> _Stored records_:
______________________________
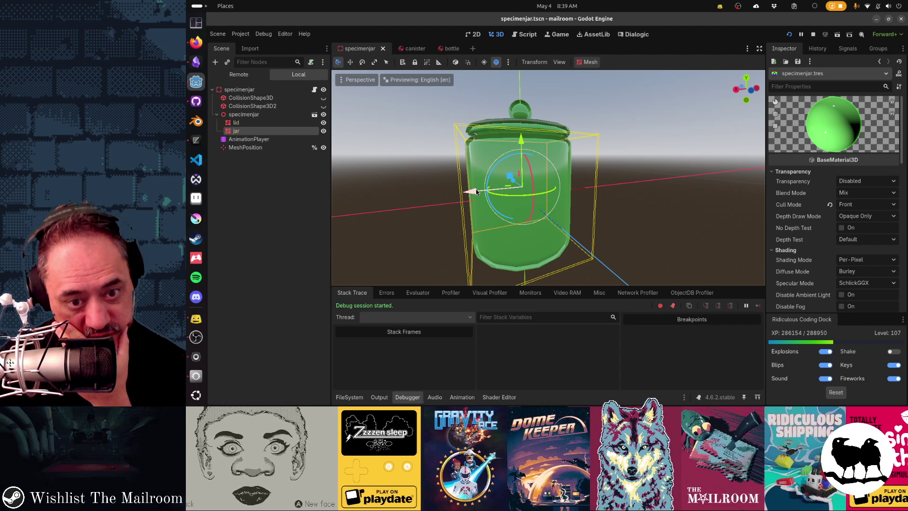
{"action": "left_click_drag", "start_coordinate": [478, 191], "coordinate": [586, 160]}
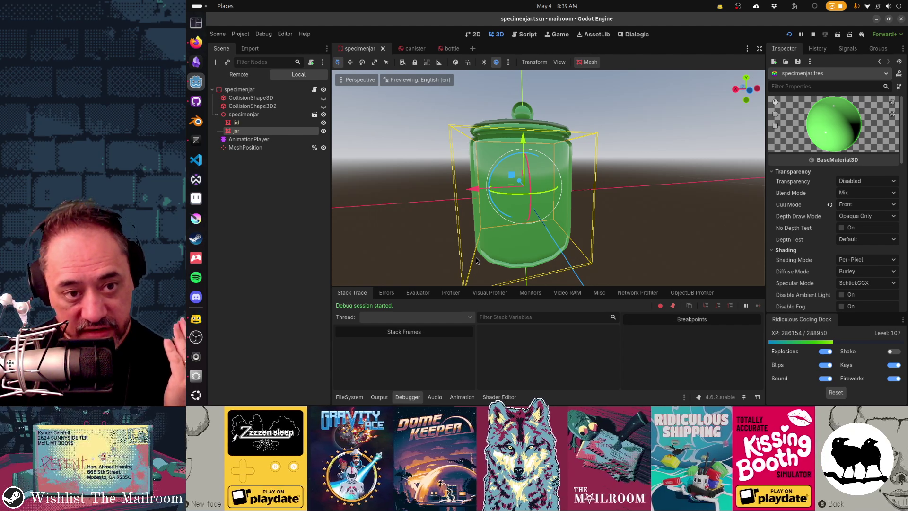
{"action": "left_click", "coordinate": [865, 203]}
{"action": "left_click", "coordinate": [858, 235]}
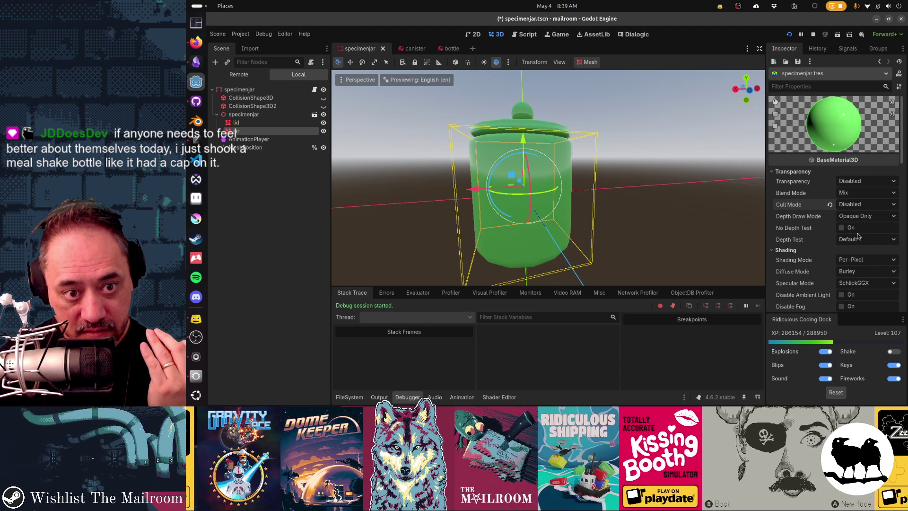
{"action": "left_click", "coordinate": [844, 206]}
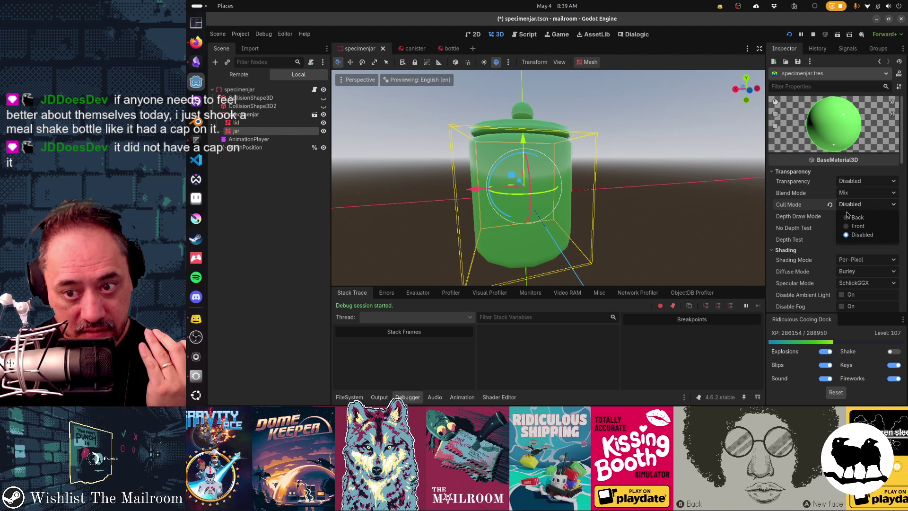
{"action": "key", "text": "Escape"}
______________________________
Find how many lines contain "coordinate" in the data. Write that number and nothing else.

> _ANSWER_:
4